Common Cold

The debate about the value of vitamin C in preventing and treating the common cold has raged for over three decades following the publication in 1970 of Vitamin C and the Common Cold by Linus Pauling. After Pauling was alerted by Irwin Stone in 1965 to the possible value of high-dose vitamin C in preventing colds, he and his wife began to routinely take several grams per day. Pauling had been troubled for many years by severe colds that interfered with his work, and he was pleased to find that the vitamin C supplements greatly decreased the number of colds he caught. He reviewed the clinical literature, then consisting of about four trials that used at least one gram of vitamin C per day, and published his book, expecting that the news that a safe and cheap substance could provide a simple way of preventing and ameliorating colds would be embraced by the medical community and the public. The medical community was generally sceptical or disdainful, but the public responded. Interest in the use of vitamin C for colds expanded, and 21 clinical studies using at least one gram of vitamin C per day were published between 1971 and 1994. These studies were reviewed by Dr. Harri Hemila in 1994. He found that vitamin C supplements reduced the duration of colds by about 23% and alleviated symptoms.

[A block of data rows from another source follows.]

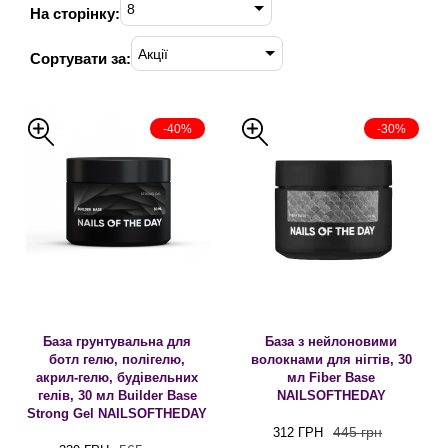
8
На сторінку:
Акції
Сортувати за:
-40%
-30%
База грунтувальна для
База з нейлоновими
ботл гелю, полігелю,
волокнами для нігтів, 30
акрил-гелю, будівельних
мл Fiber Base
гелів, 30 мл Builder Base
NAILSOFTHEDAY
Strong Gel NAILSOFTHEDAY
445 грн
312 ГРН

In 2004, Dr. Hemila and colleagues again reviewed the relevant studies for The Cochrane Database of Systematic Reviews. To study the prevention of colds by vitamin C, they pooled and analyzed the results of 29 trials involving more than 11,000 subjects. With the exception of six trials with over 600 runners, skiers, or soldiers, no preventive effect was found for vitamin C. In those six subgroups, the incidence of colds was halved. Thirty studies were examined that addressed the effect of vitamin C on the duration of colds. In these studies, there was a consistent benefit, with a reduction in duration of 8% to 14%. Fifteen trials assessed the effect of vitamin C on symptoms, which were significantly improved by vitamin C.

A Japanese study on vitamin C and colds was published in 2006 in the European Journal of Clinical Nutrition. This study was a five-year, randomized, double-blind (but not placebo-controlled) trial designed to evaluate the effect of a daily dose of 50 mg or 500 mg of vitamin C on the development of gastric cancer among 244 subjects. (The 50-mg dose of vitamin C served as a quasi-placebo.) The researchers evaluated the effects of the vitamin C supplements on the common cold at the completion of the study. The risk of contracting three or more colds in the five-year period was decreased by 66% by the daily intake of the 500-mg vitamin C supplement. This study deserves special mention because it was much longer (five years) than the trials reported by Hemila and covered many cold seasons in which subjects were probably exposed repeatedly to many cold viruses.